Please locate every line in the items below that contains the string "answer" and copy each of those lines in full. Case counts.

Exercise inputs:
====================

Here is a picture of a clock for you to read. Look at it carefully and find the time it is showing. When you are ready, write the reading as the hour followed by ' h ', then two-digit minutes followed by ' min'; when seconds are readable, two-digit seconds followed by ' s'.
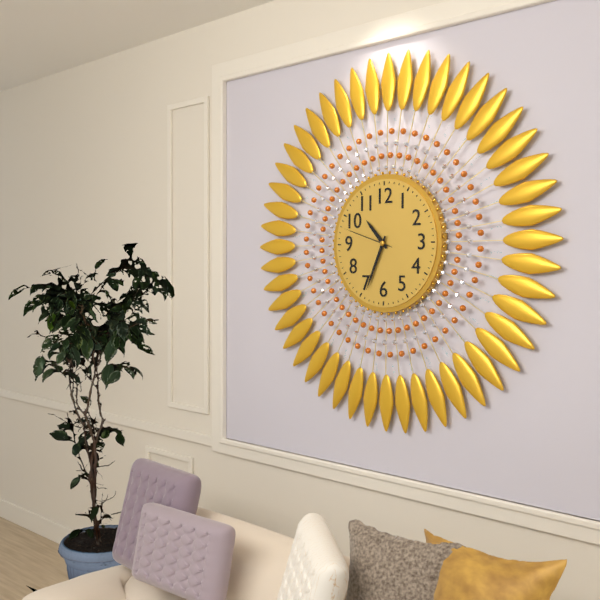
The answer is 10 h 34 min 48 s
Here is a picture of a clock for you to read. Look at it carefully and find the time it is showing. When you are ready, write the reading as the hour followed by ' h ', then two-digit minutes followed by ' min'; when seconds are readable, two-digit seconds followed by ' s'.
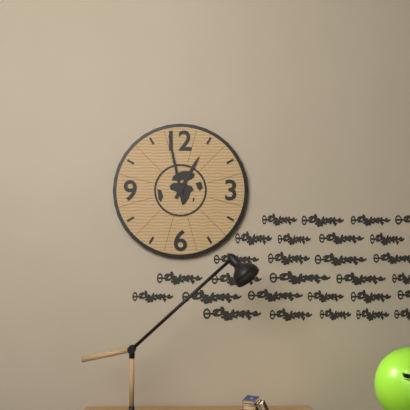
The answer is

====================

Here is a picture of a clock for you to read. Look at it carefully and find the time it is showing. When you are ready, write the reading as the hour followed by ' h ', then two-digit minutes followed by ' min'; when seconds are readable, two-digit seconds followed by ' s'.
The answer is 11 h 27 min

====================

Response to the exercise:
The answer is 10 h 34 min 48 s
The answer is
The answer is 11 h 27 min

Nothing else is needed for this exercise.